There is nowhere quite like the Skissernas Museum in Lund, southern Sweden, a collection which describes itself as being concerned with ‘artistic process and public art’. Put more simply, it is a museum of work in progress, of sketches, maquettes, models and archival material for the creation of major public art commissions, including those aborted or long since lost. Founded in 1934 by Ragnar Josephson, professor of art history at the University of Lund, it holds tens of thousands of items, by Swedish and international artists, and remains unique in pursuing Josephson’s single-minded objective – to catch, and celebrate, the making of public art as a phenomenon of its time. For all the differences between notions of what constituted public art in the early 20th century and the versions of patronage and realisable ideas in play a century later, it remains resonant and offers options ranging from artists in residence to the enormous ambitions of a Christo-wrapped landscape. The cumulative effect is extraordinary, art in flux in many instances, caught even while the eventual outcome remained uncertain and the thinking behind it was still developing.
In 1941 a former teacher training college on the university site was earmarked to house material ranging from postcards to full-size models, much of it donated by the artists. Over the decades the museum has expanded its collections and ambitions enormously, while remaining on the same site, set within a park and amid the pleasing urban landscape of the University of Lund. Successive directors have wrestled with the etymology of the continually renamed museum, which now rests content with Skissernas, Swedish for ‘sketches’, to reflect the notion of key, if fugitive, moments in an artist’s thinking. Early thoughts, incomplete renderings, failed attempts to please a patron – these are packed to the ceiling on the walls of the soaring galleries, like some Renaissance fine-art collection or Victorian mansion, shorn of elaborate frames or decorative features.
The galleries are immense, the first devoted to Swedish works, the next to artists from elsewhere, of which French names take the lion’s share. Fernand Léger, Jean Arp, Henry Moore and Sonia Delaunay rub shoulders, and a further gallery is devoted to material from Mexico and beyond, with Diego Rivera strongly represented. Throughout, the visitor is required to work a bit; sometimes to identify which items should be read as a sequence, such as Matisse’s scheme for the Chapelle du Rosaire at Vence, elsewhere to consider the fate of a building where a decorative panel, displayed here, might have been applied. Two sketches by Barbara Hepworth are a reminder of her Meridian bronze, which stood in front of the long-gone State House Holborn. (It now resides in the PepsiCo Sculpture Park in Purchase, NY.) The collection as a whole can be seen as a window thrown open on certain moments of national and regional ambition, a political litmus paper, in which artistic ambitions were both nurtured and dashed.

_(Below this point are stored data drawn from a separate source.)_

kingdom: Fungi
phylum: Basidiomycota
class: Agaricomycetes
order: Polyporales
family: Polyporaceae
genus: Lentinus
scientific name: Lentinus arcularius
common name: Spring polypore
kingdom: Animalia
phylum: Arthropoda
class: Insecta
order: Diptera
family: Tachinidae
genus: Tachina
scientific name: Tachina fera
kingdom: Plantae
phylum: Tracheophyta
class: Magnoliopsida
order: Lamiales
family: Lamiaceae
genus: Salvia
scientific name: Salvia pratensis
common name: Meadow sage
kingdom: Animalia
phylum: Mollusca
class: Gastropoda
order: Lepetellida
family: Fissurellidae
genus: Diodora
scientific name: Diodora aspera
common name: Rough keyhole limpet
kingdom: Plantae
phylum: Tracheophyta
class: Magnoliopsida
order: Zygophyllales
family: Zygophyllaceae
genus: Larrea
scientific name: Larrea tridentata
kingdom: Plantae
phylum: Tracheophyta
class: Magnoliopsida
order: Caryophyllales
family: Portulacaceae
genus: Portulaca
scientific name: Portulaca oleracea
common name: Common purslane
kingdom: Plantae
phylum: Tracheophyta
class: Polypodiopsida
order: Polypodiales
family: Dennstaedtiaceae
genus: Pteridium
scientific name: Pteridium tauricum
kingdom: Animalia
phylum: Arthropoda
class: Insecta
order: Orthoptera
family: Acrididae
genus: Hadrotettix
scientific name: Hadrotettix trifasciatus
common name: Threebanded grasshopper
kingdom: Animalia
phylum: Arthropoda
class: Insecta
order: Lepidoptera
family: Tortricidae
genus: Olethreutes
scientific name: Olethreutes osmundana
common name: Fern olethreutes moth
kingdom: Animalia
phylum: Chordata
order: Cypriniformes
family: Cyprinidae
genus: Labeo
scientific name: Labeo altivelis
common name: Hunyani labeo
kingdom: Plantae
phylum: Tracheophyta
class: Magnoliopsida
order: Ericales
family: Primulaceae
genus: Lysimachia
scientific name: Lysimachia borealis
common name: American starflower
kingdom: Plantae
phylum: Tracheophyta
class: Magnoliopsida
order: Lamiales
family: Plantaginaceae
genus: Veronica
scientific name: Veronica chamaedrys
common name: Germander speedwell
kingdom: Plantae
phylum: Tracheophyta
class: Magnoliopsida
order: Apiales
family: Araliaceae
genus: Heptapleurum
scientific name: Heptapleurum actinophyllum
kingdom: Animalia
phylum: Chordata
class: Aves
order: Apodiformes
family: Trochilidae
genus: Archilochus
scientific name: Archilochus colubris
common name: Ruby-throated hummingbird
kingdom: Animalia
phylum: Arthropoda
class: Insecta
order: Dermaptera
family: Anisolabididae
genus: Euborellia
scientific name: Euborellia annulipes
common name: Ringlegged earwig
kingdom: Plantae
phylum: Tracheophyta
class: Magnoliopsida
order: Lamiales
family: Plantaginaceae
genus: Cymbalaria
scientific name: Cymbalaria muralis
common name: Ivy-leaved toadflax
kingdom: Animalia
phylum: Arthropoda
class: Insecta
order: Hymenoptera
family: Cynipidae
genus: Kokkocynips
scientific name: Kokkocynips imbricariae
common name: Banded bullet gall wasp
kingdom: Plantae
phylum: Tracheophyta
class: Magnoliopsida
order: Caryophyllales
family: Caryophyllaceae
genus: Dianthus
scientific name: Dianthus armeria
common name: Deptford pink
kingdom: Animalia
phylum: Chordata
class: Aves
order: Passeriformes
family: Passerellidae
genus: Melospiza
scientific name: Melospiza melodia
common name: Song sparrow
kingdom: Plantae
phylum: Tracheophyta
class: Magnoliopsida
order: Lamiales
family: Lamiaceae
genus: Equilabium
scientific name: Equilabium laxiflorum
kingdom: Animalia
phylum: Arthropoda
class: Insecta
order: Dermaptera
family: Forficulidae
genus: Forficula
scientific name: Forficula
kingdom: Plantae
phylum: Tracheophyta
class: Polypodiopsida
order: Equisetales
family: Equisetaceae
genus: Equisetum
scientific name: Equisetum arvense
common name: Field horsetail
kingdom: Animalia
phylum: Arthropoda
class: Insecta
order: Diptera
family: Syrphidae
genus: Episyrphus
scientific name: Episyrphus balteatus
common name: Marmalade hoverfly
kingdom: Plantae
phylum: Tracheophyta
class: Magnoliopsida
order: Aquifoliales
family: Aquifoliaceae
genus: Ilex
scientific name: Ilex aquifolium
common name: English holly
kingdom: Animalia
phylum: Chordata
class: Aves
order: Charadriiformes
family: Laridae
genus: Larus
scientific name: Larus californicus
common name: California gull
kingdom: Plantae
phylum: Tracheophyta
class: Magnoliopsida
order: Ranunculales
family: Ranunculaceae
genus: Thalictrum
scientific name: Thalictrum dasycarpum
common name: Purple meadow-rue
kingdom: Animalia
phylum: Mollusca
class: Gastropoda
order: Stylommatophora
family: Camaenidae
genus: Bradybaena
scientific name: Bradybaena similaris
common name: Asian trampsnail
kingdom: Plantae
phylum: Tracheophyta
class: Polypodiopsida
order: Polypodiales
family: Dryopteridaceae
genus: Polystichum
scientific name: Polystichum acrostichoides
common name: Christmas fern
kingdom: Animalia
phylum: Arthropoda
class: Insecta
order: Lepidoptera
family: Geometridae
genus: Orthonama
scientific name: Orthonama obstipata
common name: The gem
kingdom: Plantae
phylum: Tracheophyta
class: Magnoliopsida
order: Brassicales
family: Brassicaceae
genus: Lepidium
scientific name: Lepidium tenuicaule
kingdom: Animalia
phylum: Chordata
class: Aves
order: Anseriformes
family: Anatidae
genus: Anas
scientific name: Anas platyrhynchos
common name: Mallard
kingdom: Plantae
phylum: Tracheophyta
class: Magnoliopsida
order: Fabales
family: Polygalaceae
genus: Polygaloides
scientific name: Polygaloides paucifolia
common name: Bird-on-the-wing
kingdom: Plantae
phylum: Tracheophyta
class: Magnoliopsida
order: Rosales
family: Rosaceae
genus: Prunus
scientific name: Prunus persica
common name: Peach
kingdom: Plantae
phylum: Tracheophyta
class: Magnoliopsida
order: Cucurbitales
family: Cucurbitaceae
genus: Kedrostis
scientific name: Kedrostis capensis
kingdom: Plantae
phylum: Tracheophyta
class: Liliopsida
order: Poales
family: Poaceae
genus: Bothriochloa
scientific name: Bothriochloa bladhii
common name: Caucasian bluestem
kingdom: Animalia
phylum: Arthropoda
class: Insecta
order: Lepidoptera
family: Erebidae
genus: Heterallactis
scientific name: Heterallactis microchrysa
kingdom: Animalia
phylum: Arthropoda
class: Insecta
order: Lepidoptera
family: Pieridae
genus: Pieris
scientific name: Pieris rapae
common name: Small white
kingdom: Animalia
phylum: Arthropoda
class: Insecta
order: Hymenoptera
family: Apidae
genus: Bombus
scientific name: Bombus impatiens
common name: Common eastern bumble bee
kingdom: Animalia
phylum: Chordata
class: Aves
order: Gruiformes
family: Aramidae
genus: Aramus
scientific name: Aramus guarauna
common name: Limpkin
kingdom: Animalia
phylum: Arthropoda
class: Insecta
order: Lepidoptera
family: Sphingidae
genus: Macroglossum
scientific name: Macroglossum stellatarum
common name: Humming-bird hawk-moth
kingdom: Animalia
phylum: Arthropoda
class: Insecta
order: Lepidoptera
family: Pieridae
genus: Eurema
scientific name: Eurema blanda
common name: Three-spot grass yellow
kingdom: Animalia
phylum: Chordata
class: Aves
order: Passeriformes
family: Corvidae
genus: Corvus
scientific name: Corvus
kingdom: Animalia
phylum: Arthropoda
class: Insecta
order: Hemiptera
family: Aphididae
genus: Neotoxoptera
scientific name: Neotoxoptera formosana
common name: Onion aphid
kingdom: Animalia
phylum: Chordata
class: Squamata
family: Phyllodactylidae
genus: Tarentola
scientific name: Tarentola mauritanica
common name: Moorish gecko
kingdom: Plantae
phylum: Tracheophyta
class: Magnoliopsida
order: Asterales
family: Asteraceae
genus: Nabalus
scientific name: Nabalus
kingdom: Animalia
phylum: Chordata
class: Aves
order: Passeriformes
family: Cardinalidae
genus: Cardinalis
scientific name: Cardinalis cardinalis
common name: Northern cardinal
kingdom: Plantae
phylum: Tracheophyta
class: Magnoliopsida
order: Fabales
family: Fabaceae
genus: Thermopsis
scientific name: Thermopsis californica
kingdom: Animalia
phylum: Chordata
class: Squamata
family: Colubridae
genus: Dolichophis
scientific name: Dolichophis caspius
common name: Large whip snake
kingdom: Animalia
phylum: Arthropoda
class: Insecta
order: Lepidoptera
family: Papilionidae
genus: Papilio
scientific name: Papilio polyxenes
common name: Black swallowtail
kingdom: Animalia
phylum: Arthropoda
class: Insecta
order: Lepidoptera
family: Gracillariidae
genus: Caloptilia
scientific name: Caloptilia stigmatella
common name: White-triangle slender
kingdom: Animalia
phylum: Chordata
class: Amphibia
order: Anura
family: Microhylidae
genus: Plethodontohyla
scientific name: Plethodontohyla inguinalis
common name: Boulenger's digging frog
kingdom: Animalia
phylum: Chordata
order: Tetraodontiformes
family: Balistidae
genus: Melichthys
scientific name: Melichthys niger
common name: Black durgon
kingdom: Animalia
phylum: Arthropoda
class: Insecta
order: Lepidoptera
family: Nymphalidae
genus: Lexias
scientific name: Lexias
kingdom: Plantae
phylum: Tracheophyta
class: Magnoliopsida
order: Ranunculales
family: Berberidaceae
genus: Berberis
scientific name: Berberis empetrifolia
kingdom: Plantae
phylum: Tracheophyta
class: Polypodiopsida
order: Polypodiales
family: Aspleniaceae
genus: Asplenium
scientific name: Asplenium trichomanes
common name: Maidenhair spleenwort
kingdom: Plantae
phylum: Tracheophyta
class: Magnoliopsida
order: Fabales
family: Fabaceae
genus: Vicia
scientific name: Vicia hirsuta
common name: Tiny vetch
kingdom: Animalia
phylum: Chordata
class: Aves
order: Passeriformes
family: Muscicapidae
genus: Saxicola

A challenge that confronts the museum in 2019 is the lack of connection between public art as currently perceived, whether street murals or graffiti, evanescent performance or video, and that of the mid 20th century and earlier, in which major state, institutional and municipal endeavours were frequently crowned by a large piece of statuary, mosaic or painting. Yet the clamour for the reinstatement of Eduardo Paolozzi’s murals at Tottenham Court Road attests to the significance such pieces have for the public. The recent proliferation of memorials in Britain, good, bad and indifferent art as they may be, also points to a perceived need for conventional, or conventional enough, markers of great events or key people. The maquettes and working sketches for a statue to commemorate Strindberg, currently displayed upstairs in the smaller galleries devoted to temporary exhibitions, can be helpfully set against a recent show at Firstsite Colchester, in which the process of Gillian Wearing’s design and making of her fine statue to Millicent Fawcett was shown.
The Skissernas Museum’s director Patrick Amsellem is keeping it on track with imagination and brio, gaining for his charge the Swedish Museum of the Year Award for 2019. In 2017 the Swedish architecture firm Elding Oscarson completed a light-filled sequence of introductory spaces, in the shape of a double-height entrance foyer and (discreet) shop, a restaurant and, beyond, the newly covered inner courtyard, the Birgit Rausing Hall, providing much-needed space for meetings and social events. The Corten-clad façade has a touch of Anthony Caro or Richard Serra about it. The new foyer, which generously and physically embraces its surroundings, the foliage and the brickwork of the neighbourhood visible through large irregular-size windows, seems emblematic of openness. A new programme of artists in residence underlines this sense of connection to the world beyond the museum walls; for this is not just a splendid cemetery filled with great artists’ work for major projects, as it must have once seemed, but a place that offers a perfect arena in which to consider and discuss the central place of art within society.